Когда с вами Бог. Воспоминания (Голицына) - страница 217

Давно уже ничего мы не знаем о Гунчике. Писать Куршакову нельзя, чтобы не навлечь на него несчастий. Многие здесь говорят, что переписка с родными или знакомыми в Совдепии равносильна смертному приговору. Мы и молчим, но надеемся, что Господь не оставит нашего дорогого своими милостями и, может, когда-нибудь вы с ним встретитесь.

Расскажите ему тогда, как ныло по нему мое сердце и как я просила Всевышнего уберечь его ото зла телесного и душевного и помочь ему не отступить от веры отцов. В своей Библии храню письмо к нему, которое вы ему передадите, когда настанет время встречи, а мне уже вряд ли придется с ним свидеться. Пусть тогда он мне простит все, чем я перед ним грешила, и пусть знает о моей любви, как и каждый из вас…

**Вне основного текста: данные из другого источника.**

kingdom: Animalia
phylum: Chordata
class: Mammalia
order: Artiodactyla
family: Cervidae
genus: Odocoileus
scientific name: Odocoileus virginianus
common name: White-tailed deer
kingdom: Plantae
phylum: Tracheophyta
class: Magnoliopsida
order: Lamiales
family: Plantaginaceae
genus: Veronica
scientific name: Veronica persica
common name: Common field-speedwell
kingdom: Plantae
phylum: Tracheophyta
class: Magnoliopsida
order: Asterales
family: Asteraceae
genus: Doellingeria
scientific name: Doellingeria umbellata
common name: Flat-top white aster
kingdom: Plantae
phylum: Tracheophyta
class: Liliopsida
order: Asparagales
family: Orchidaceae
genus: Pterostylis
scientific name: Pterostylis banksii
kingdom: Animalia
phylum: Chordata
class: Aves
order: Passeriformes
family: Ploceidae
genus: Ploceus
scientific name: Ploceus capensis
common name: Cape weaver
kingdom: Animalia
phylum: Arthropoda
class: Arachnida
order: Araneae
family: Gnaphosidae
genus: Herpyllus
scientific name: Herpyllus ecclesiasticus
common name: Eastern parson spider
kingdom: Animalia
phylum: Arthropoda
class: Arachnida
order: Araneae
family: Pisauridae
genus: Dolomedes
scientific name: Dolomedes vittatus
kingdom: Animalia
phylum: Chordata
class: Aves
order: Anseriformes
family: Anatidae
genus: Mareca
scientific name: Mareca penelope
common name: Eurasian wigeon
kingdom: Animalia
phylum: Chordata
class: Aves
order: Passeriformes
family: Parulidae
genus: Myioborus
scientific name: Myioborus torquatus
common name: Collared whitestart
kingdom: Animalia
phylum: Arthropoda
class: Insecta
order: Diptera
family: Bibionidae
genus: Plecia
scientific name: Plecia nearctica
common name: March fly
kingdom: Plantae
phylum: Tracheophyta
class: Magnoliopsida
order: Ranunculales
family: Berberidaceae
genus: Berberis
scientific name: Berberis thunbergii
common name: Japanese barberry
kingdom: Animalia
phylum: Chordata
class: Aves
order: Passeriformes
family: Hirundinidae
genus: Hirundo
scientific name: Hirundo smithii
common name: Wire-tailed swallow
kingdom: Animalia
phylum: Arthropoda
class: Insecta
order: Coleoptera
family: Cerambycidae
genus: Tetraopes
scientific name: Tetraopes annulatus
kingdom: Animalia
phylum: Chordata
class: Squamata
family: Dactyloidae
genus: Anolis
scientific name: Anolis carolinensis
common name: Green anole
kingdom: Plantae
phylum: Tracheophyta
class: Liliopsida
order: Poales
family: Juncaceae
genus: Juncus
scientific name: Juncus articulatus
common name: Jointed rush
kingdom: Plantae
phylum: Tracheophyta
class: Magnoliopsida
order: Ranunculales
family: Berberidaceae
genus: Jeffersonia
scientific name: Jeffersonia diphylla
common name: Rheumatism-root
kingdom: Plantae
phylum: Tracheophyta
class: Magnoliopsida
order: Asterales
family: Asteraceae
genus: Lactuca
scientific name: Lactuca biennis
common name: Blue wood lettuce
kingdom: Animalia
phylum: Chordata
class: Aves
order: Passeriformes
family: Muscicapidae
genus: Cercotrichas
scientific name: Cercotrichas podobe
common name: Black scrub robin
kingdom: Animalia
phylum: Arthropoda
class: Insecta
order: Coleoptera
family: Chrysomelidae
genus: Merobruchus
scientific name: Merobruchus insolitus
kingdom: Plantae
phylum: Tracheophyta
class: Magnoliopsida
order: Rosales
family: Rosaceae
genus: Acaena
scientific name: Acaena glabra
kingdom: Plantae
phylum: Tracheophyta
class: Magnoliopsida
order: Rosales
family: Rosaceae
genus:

Очень прошу молиться за упокой моей грешной души.

Эпилог

К сожалению, Александре Николаевне не удалось завершить свои воспоминания – они обрываются 1923 годом. Краткие сведения о судьбе членов семьи после 1923 года, предоставленные потомками А. Н. Голицыной, помещены в этой главе.

Княгиня Александра Николаевна Голицына

В 1923 году княгиня Александра Николаевна вместе со своей дочерью Марией Павловной переехала в Венгрию. Две другие ее дочери, София Павловна, которая жила в Чехословакии, и Аглаида Павловна, которая жила в Вене, вместе с детьми часто навещали мать и Майю. Александра Николаевна дважды была в США, в Чикаго, – в 1927 году и в начале 1930-х годов, – где навещала сына Николая Павловича и дочь Александру Павловну.

В своих воспоминаниях Аглаида Павловна рассказывает о болезни матери и ее смерти в 1940 году.

«Летом 1939 года Германия объявила войну, что стало для нас ужасной новостью. Моя мать, которая была со мной в Вене, вернулась вместе с дочерями Майи в Венгрию. В пути она заболела. Врач в Будапеште диагностировал у нее рак. Операцию делать было слишком поздно. Мне кажется, это было в 1940 году, когда я приехала в Будапешт и провела некоторое время с матерью и Майей. Моя мать никогда не упоминала о своей болезни, но я думаю, она понимала всю ее тяжесть, потому что она не один раз лежала в госпитале, проходя курсы облучения и химиотерапии. Но однажды она сказала, что хочет, чтобы я приехала и была с ней последние мгновения ее жизни. После возвращения в Вену Майя мне сообщила, что ситуация ухудшается. Я была с ней до конца. Большую часть времени она находилась без сознания, так как врач колол ей инъекции морфина. Иногда она открывала глаза и говорила: «Попросите Господа, чтобы это поскорее кончилось». Она держала меня за руку и время от времени сжимала ее. Так я понимала, что она знает, что я нахожусь рядом. За несколько дней до конца пришел ее соборовать священник. Она лежала с закрытыми глазами, держа в руках свечу, которую я придерживала. По ее лицу текли слезы. Она ушла тихо, с последними лучами заходящего солнца. Было несколько прерывистых вздохов в тишине, потом последний, и все было кончено. Она отправилась к нашему отцу и ко всем тем, кого она любила и кто уже ушел от нас, как Гунчик. Мы так никогда и не узнали, как он умер в лагере.